UK – BBC Four – 15 July 2011
BBC documentary “Biology of Dads”
A look into the ways that presenter Laverne Antrobus reveals how the role of the father in bringing up their kids is far more important than previously thought.
‘Every child needs a father’ is a phrase heard often enough, but is there any evidence to support it? In this enlightening documentary, child psychologist Laverne Antrobus goes on a quest to discover why a dad’s relationship with his offspring is so important. She uncovers fascinating new research which is shedding light onto the science of fatherhood.
Laverne meets a new dad who is experiencing Couvade Syndrome, a condition sometimes known as ‘sympathetic pregnancy’. She is keen to explore if the symptoms – which are similar to those felt by pregnant women, such as nausea and sickness – might be physiological as well as psychological. The dad takes a blood test shortly after the birth of his third child and Antrobus discovers that hormones could be the cause of his symptoms: possibly nature’s way of ‘priming’ him to become a more nurturing father.

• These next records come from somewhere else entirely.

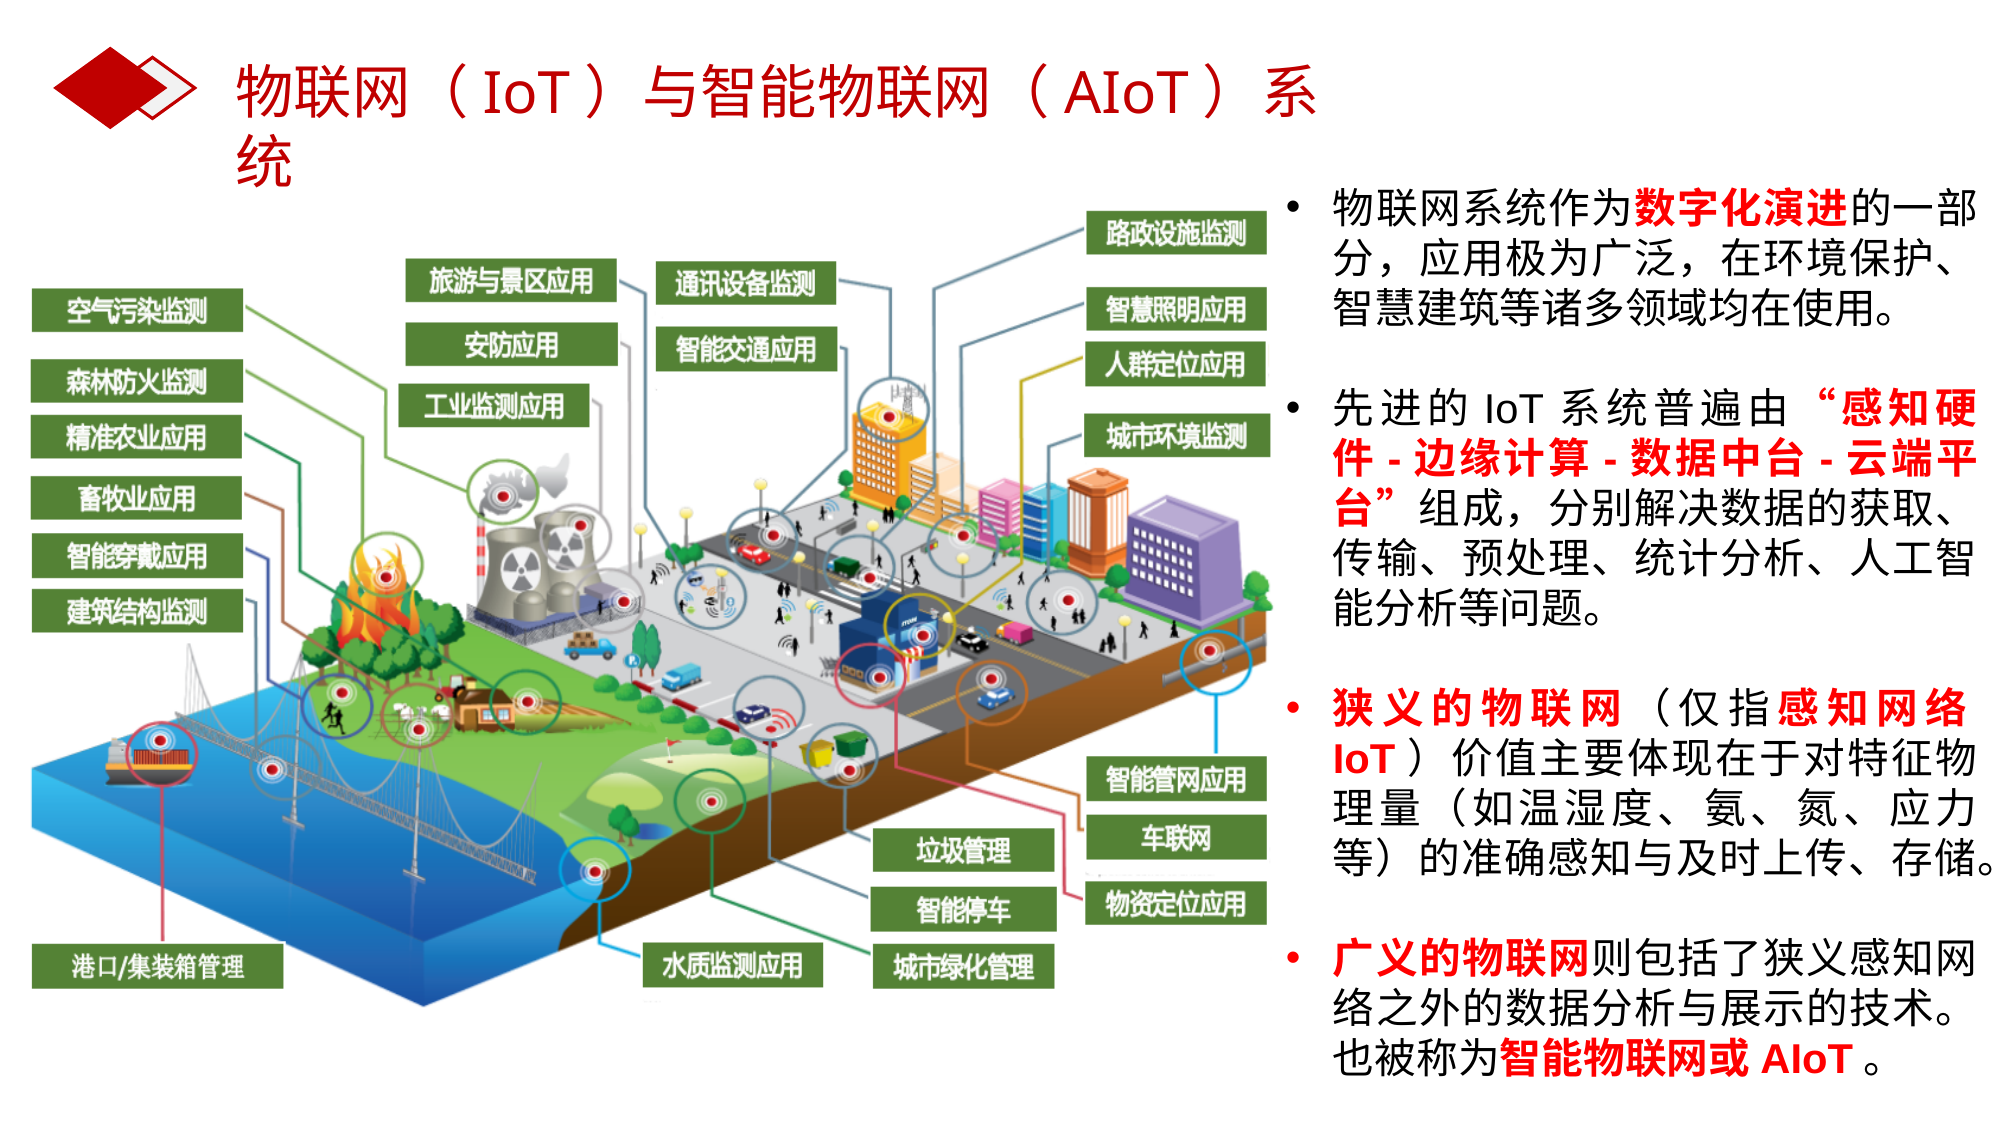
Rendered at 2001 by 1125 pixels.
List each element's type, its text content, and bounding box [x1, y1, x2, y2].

text_box 物联网系统作为数字化演进的一部分，应用极为广泛，在环境保护、智慧建筑等诸多领域均在使用。 先进的IoT系统普遍由“感知硬件-边缘计算-数据中台-云端平台”组成，分别解决数据的获取、传输、预处理、统计分析、人工智能分析等问题。 狭义的物联网（仅指感知网络IoT）价值主要体现在于对特征物理量（如温湿度、氨、氮、应力等）的准确感知与及时上传、存储。 广义的物联网则包括了狭义感知网络之外的数据分析与展示的技术。也被称为智能物联网或AIoT。 [1271, 174, 1993, 1125]
picture [0, 188, 1293, 1027]
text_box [54, 47, 1344, 134]
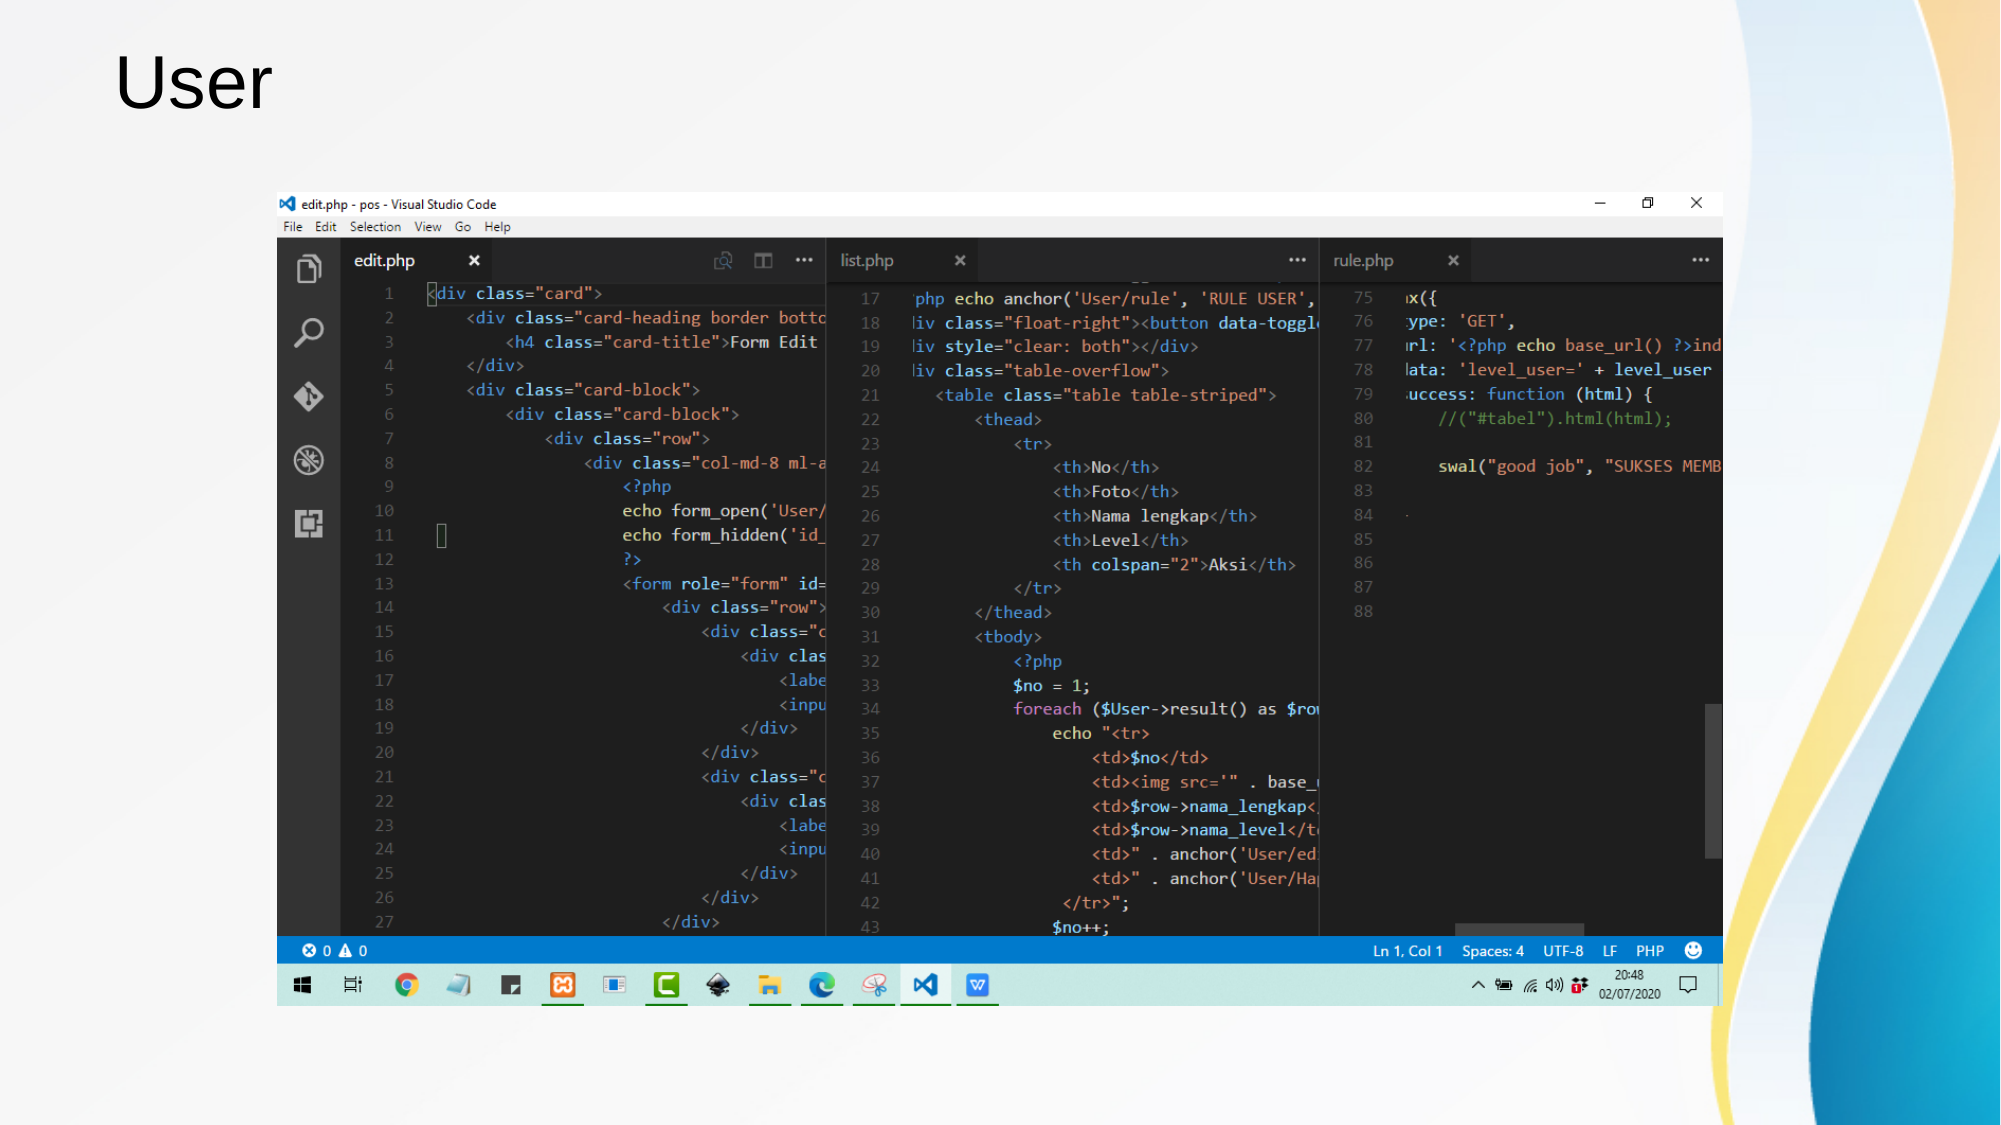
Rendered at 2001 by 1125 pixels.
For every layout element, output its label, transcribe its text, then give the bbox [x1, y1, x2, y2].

picture [0, 0, 2001, 1125]
title User [99, 30, 1901, 127]
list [277, 192, 1723, 1006]
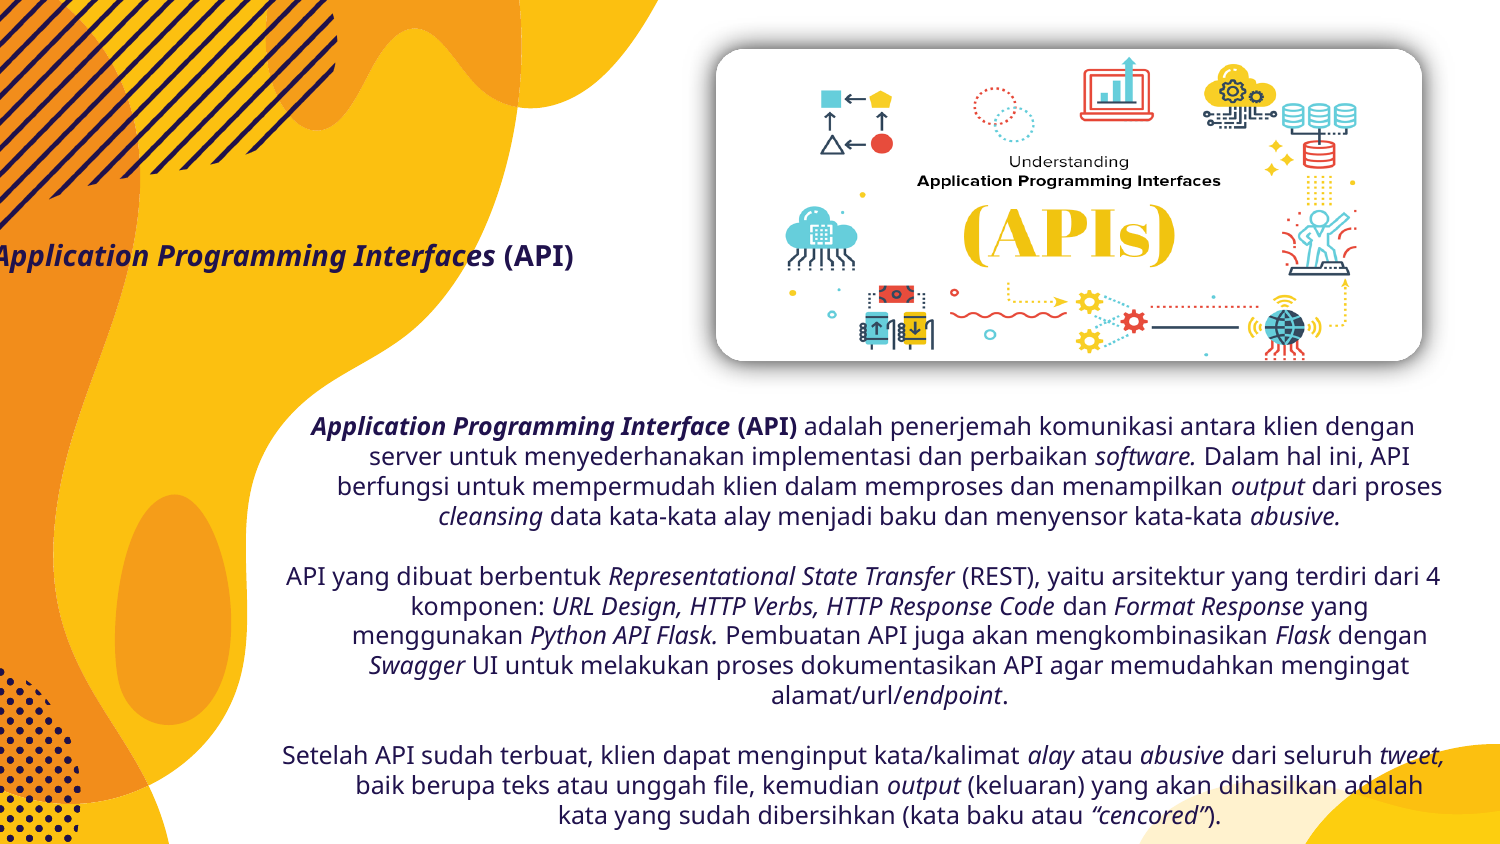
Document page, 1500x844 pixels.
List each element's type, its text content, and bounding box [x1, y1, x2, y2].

picture [703, 36, 1434, 373]
picture [0, 0, 371, 210]
subtitle Application Programming Interface (API) adalah penerjemah komunikasi antara klien dengan server untuk menyederhanakan implementasi dan perbaikan software. Dalam hal ini, API berfungsi untuk mempermudah klien dalam memproses dan menampilkan output dari proses cleansing data kata-kata alay menjadi baku dan menyensor kata-kata abusive. API yang dibuat berbentuk Representational State Transfer (REST), yaitu arsitektur yang terdiri dari 4 komponen: URL Design, HTTP Verbs, HTTP Response Code dan Format Response yang menggunakan Python API Flask. Pembuatan API juga akan mengkombinasikan Flask dengan Swagger UI untuk melakukan proses dokumentasikan API agar memudahkan mengingat alamat/url/endpoint. Setelah API sudah terbuat, klien dapat menginput kata/kalimat alay atau abusive dari seluruh tweet, baik berupa teks atau unggah file, kemudian output (keluaran) yang akan dihasilkan adalah kata yang sudah dibersihkan (kata baku atau “cencored”). [243, 395, 1462, 844]
title Application Programming Interfaces (API) [0, 210, 680, 288]
picture [0, 605, 163, 844]
picture [0, 288, 371, 432]
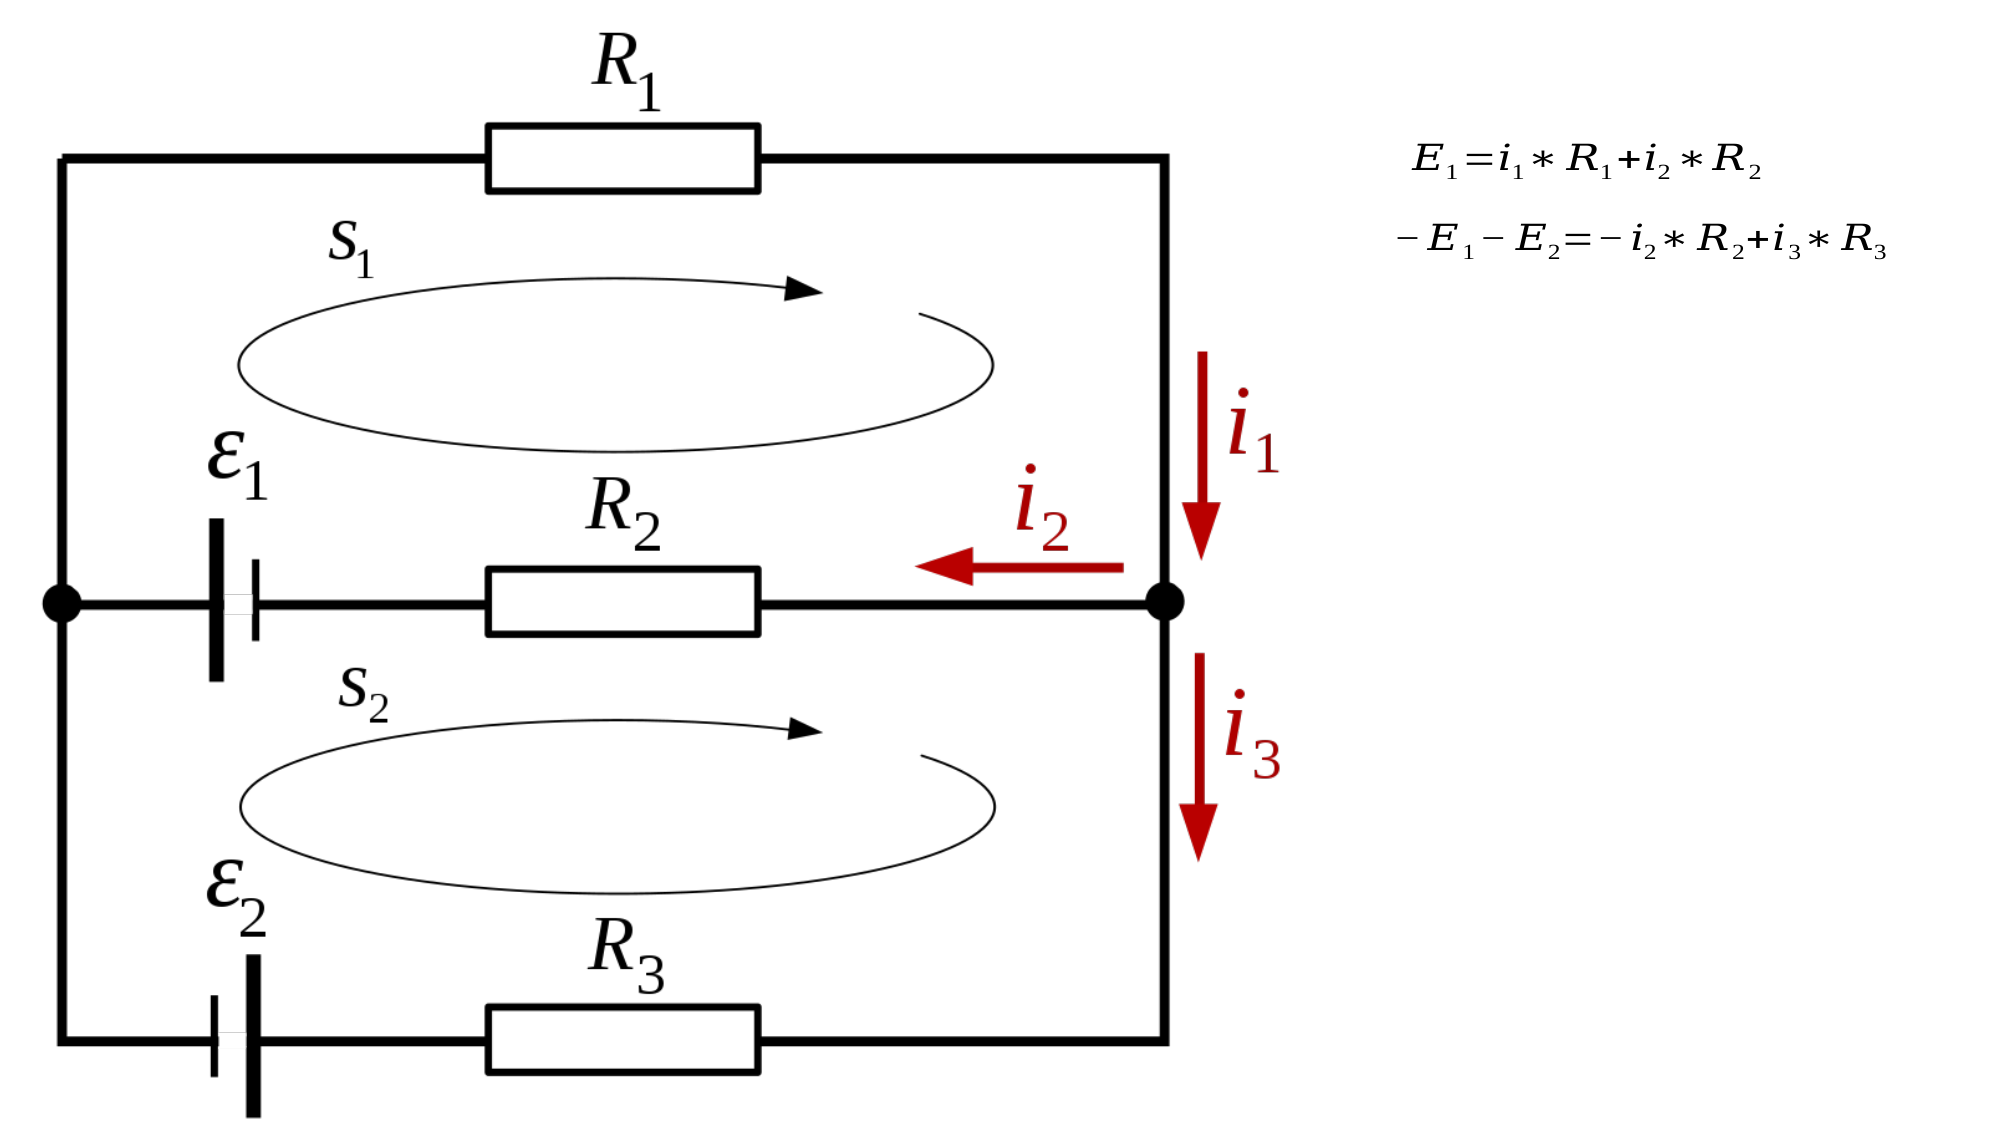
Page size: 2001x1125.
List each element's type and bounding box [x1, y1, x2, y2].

Laverne then meets one of the UK’s leading experts in the father’s role within the family. While observing father and toddler play in his lab, she finds out how the rough-and-tumble play they witness is classic ‘dad behaviour’. It is believed that this type of fatherly play is essential in teaching toddlers the boundaries of aggression and discipline.
In the final investigation, Antrobus looks into recent research which claims that men who have a good relationship with their daughters can influence the kind of husband the daughters choose. The study also found that girls whose fathers were absent during their formative years tend to reach puberty sooner and age quicker. Laverne recruits a team of married women to take part in one final, fascinating experiment.